Wednesday, May 21, 2014

Organic Matter After 25 Years of CRP

Attempts to quantify the gain in OM have been elusive, and the subject is full of ambiguity, so this post will basically be antidotal.  There are no records showings OM content on this property for cropping years prior to CRP.  The top picture is of soil from the 25 year old CRP recently seeded to spring barley with the CrossSlot.  The bottom pic is ≈ 100' away, across a property line seeded to spring barley.  This soil has been one pass, DS for 20 plus years.  The soil in the bottom pic is in poorer condition because it had less makeup soil available than that represented in the top pic during it's cultivated years.  This spring we took a 4 foot sample and ran a series of tests for various nutrients and soil conditioning factors.  The pics are fair representations of what I saw.  The following stats are:  Top pic -- pH of 5.8 and OM of 3.20.  Bottom pic -- pH of 6.35 and OM of 3.12.
         Commentary on top pic:--- This soil is heavy with worm castings.  When turning the soil it breaks up into small clumps -- very friable.  It has a sweet pungent aroma.  It has a high moisture level (wet).  High density of fine roots.
         Commentary on the bottom pic:--- This soil is clumpier, showing more stickiness, less friability, and a lighter color.  Good moisture, but not like the top pic.  Not as sweet aroma as the top pic.  Fewer roots.  Note the pH is higher and OM is a little lower.  The pH is probably higher because of more subsoil mixed into the top layer, also, giving it a lighter color.  The OM is lower because, even though this area has been DS for 20 plus years, it has been in a three year rotation, and fallow is part of that rotation.  Oregon State research shows that the fallow year lowers soil health more than the two DS crops can build up.
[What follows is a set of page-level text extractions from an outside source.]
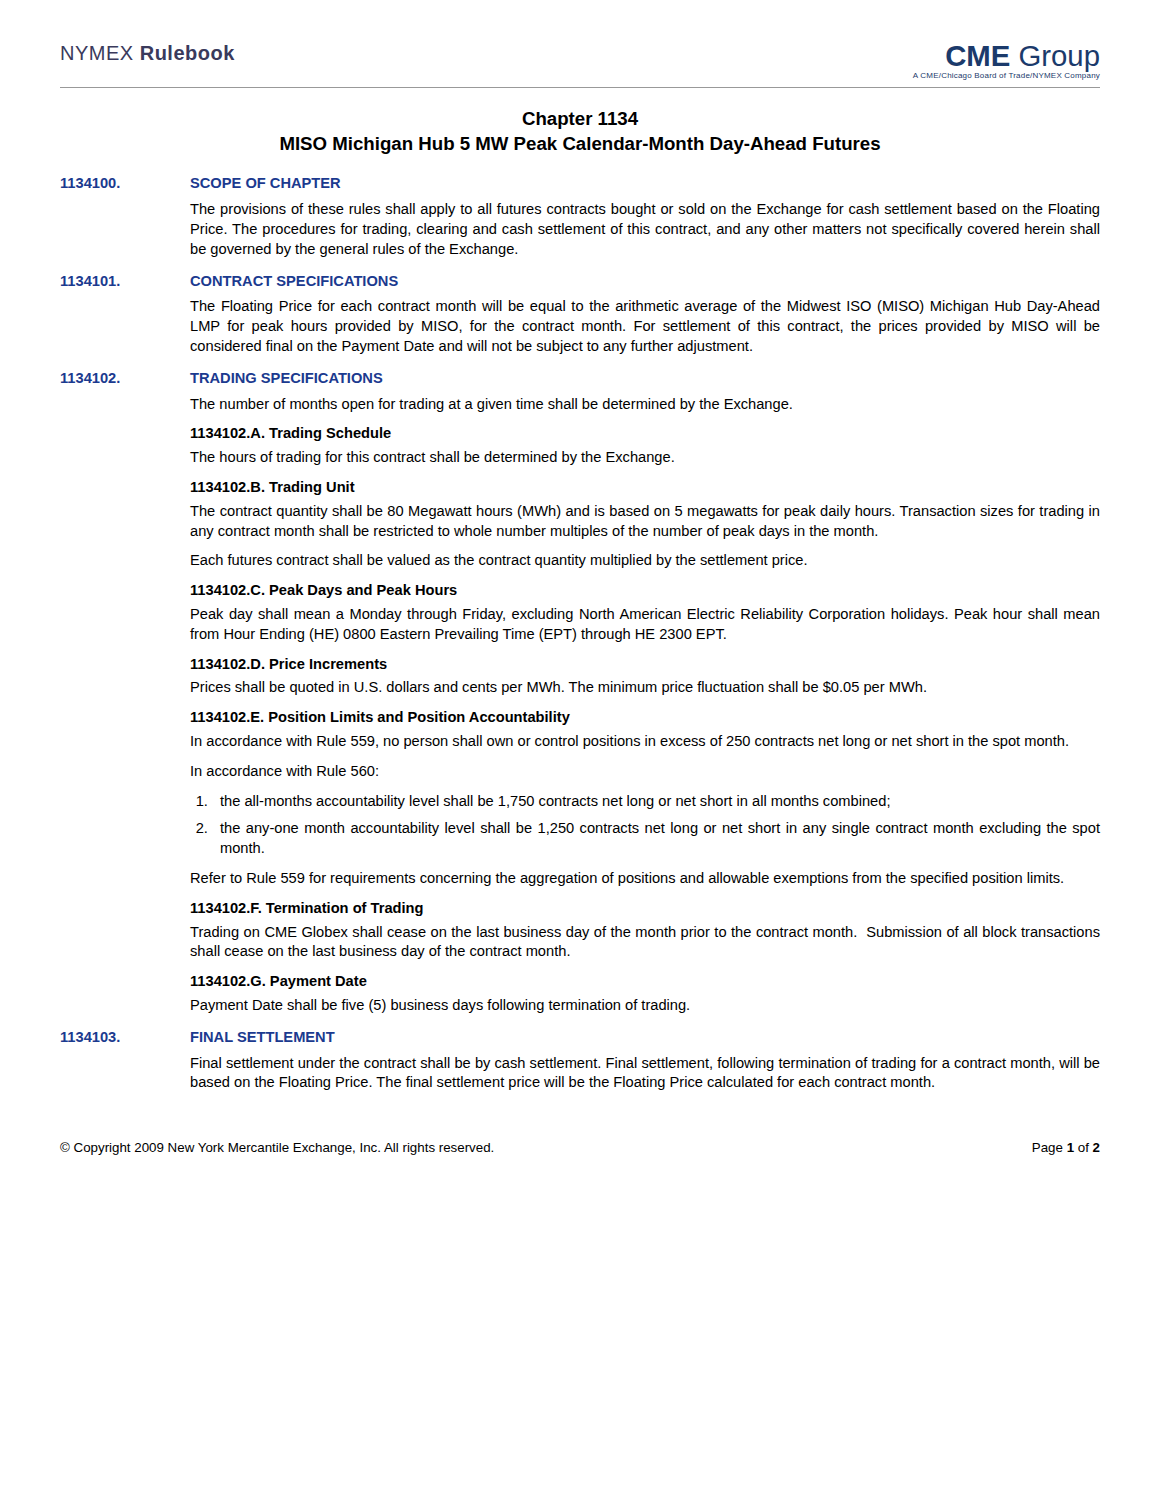NYMEX Rulebook
CME Group
A CME/Chicago Board of Trade/NYMEX Company
Chapter 1134
MISO Michigan Hub 5 MW Peak Calendar-Month Day-Ahead Futures
1134100.
Scope of Chapter
The provisions of these rules shall apply to all futures contracts bought or sold on the Exchange for cash settlement based on the Floating Price. The procedures for trading, clearing and cash settlement of this contract, and any other matters not specifically covered herein shall be governed by the general rules of the Exchange.
1134101.
Contract Specifications
The Floating Price for each contract month will be equal to the arithmetic average of the Midwest ISO (MISO) Michigan Hub Day-Ahead LMP for peak hours provided by MISO, for the contract month. For settlement of this contract, the prices provided by MISO will be considered final on the Payment Date and will not be subject to any further adjustment.
1134102.
Trading Specifications
The number of months open for trading at a given time shall be determined by the Exchange.
1134102.A. Trading Schedule
The hours of trading for this contract shall be determined by the Exchange.
1134102.B. Trading Unit
The contract quantity shall be 80 Megawatt hours (MWh) and is based on 5 megawatts for peak daily hours. Transaction sizes for trading in any contract month shall be restricted to whole number multiples of the number of peak days in the month.
Each futures contract shall be valued as the contract quantity multiplied by the settlement price.
1134102.C. Peak Days and Peak Hours
Peak day shall mean a Monday through Friday, excluding North American Electric Reliability Corporation holidays. Peak hour shall mean from Hour Ending (HE) 0800 Eastern Prevailing Time (EPT) through HE 2300 EPT.
1134102.D. Price Increments
Prices shall be quoted in U.S. dollars and cents per MWh. The minimum price fluctuation shall be $0.05 per MWh.
1134102.E. Position Limits and Position Accountability
In accordance with Rule 559, no person shall own or control positions in excess of 250 contracts net long or net short in the spot month.
In accordance with Rule 560:
the all-months accountability level shall be 1,750 contracts net long or net short in all months combined;
the any-one month accountability level shall be 1,250 contracts net long or net short in any single contract month excluding the spot month.
Refer to Rule 559 for requirements concerning the aggregation of positions and allowable exemptions from the specified position limits.
1134102.F. Termination of Trading
Trading on CME Globex shall cease on the last business day of the month prior to the contract month. Submission of all block transactions shall cease on the last business day of the contract month.
1134102.G. Payment Date
Payment Date shall be five (5) business days following termination of trading.
1134103.
Final Settlement
Final settlement under the contract shall be by cash settlement. Final settlement, following termination of trading for a contract month, will be based on the Floating Price. The final settlement price will be the Floating Price calculated for each contract month.
© Copyright 2009 New York Mercantile Exchange, Inc. All rights reserved.
Page 1 of 2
We are lucky to have as good a number as we have.   Both sets of numbers are in line with what I would expect.  A couple of hundred feet away, a neighbor conventionally tills his field.  I don't have any numbers from him but I would expect they are similar to the bottom pic -- maybe slightly less for both pH and OM.  If the CRP had been managed like a crop, with added fertility, more biomass would have developed to feed more micro-biological communities.  OM probably would have been some higher.
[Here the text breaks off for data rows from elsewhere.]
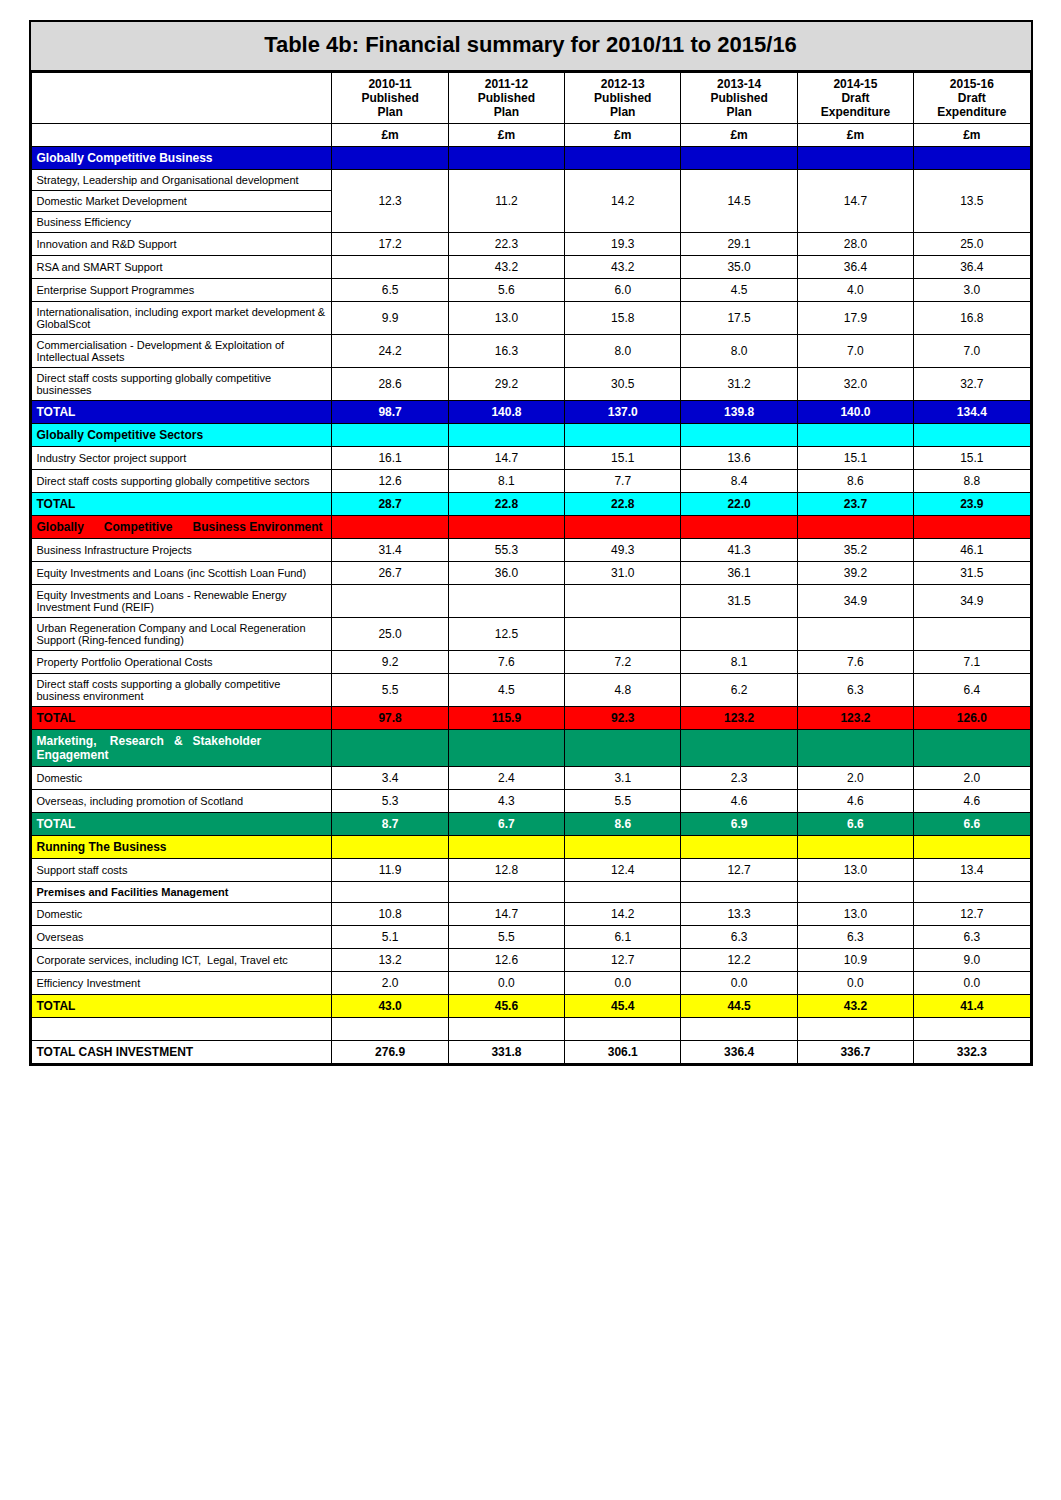Table 4b: Financial summary for 2010/11 to 2015/16
| | 2010-11 Published Plan | 2011-12 Published Plan | 2012-13 Published Plan | 2013-14 Published Plan | 2014-15 Draft Expenditure | 2015-16 Draft Expenditure |
| --- | --- | --- | --- | --- | --- | --- |
| | £m | £m | £m | £m | £m | £m |
| Globally Competitive Business | | | | | | |
| Strategy, Leadership and Organisational development | 12.3 | 11.2 | 14.2 | 14.5 | 14.7 | 13.5 |
| Domestic Market Development |
| Business Efficiency |
| Innovation and R&D Support | 17.2 | 22.3 | 19.3 | 29.1 | 28.0 | 25.0 |
| RSA and SMART Support | | 43.2 | 43.2 | 35.0 | 36.4 | 36.4 |
| Enterprise Support Programmes | 6.5 | 5.6 | 6.0 | 4.5 | 4.0 | 3.0 |
| Internationalisation, including export market development & GlobalScot | 9.9 | 13.0 | 15.8 | 17.5 | 17.9 | 16.8 |
| Commercialisation - Development & Exploitation of Intellectual Assets | 24.2 | 16.3 | 8.0 | 8.0 | 7.0 | 7.0 |
| Direct staff costs supporting globally competitive businesses | 28.6 | 29.2 | 30.5 | 31.2 | 32.0 | 32.7 |
| TOTAL | 98.7 | 140.8 | 137.0 | 139.8 | 140.0 | 134.4 |
| Globally Competitive Sectors | | | | | | |
| Industry Sector project support | 16.1 | 14.7 | 15.1 | 13.6 | 15.1 | 15.1 |
| Direct staff costs supporting globally competitive sectors | 12.6 | 8.1 | 7.7 | 8.4 | 8.6 | 8.8 |
| TOTAL | 28.7 | 22.8 | 22.8 | 22.0 | 23.7 | 23.9 |
| Globally Competitive Business Environment | | | | | | |
| Business Infrastructure Projects | 31.4 | 55.3 | 49.3 | 41.3 | 35.2 | 46.1 |
| Equity Investments and Loans (inc Scottish Loan Fund) | 26.7 | 36.0 | 31.0 | 36.1 | 39.2 | 31.5 |
| Equity Investments and Loans - Renewable Energy Investment Fund (REIF) | | | | 31.5 | 34.9 | 34.9 |
| Urban Regeneration Company and Local Regeneration Support (Ring-fenced funding) | 25.0 | 12.5 | | | | |
| Property Portfolio Operational Costs | 9.2 | 7.6 | 7.2 | 8.1 | 7.6 | 7.1 |
| Direct staff costs supporting a globally competitive business environment | 5.5 | 4.5 | 4.8 | 6.2 | 6.3 | 6.4 |
| TOTAL | 97.8 | 115.9 | 92.3 | 123.2 | 123.2 | 126.0 |
| Marketing, Research & Stakeholder Engagement | | | | | | |
| Domestic | 3.4 | 2.4 | 3.1 | 2.3 | 2.0 | 2.0 |
| Overseas, including promotion of Scotland | 5.3 | 4.3 | 5.5 | 4.6 | 4.6 | 4.6 |
| TOTAL | 8.7 | 6.7 | 8.6 | 6.9 | 6.6 | 6.6 |
| Running The Business | | | | | | |
| Support staff costs | 11.9 | 12.8 | 12.4 | 12.7 | 13.0 | 13.4 |
| Premises and Facilities Management | | | | | | |
| Domestic | 10.8 | 14.7 | 14.2 | 13.3 | 13.0 | 12.7 |
| Overseas | 5.1 | 5.5 | 6.1 | 6.3 | 6.3 | 6.3 |
| Corporate services, including ICT, Legal, Travel etc | 13.2 | 12.6 | 12.7 | 12.2 | 10.9 | 9.0 |
| Efficiency Investment | 2.0 | 0.0 | 0.0 | 0.0 | 0.0 | 0.0 |
| TOTAL | 43.0 | 45.6 | 45.4 | 44.5 | 43.2 | 41.4 |
| TOTAL CASH INVESTMENT | 276.9 | 331.8 | 306.1 | 336.4 | 336.7 | 332.3 |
        OM is difficult to build.  (click OM on a label for accessing other posts on the subject.)  The Oregon study was a real downer for me.  It was the catalysis to upgrade our cropping system from high disturbance DS to ultra-low disturbance DS.  At this point, we have the stripper header (attempt to reduce evaporation), the CrossSlot drill (attempt to reduce evaporation).  Expanded crop rotation, and inter-seeding crops, and seeding cover crops will be next.  The purpose is to build bio-mass, feed the micro-biological community, hold more water, recycle nutrients that have gone below our normal root zone, and start manufacturing nutrients (like N). The short version ---Build Soil Health for future production with less dependency on commercial inputs, and remove fallow from the rotation.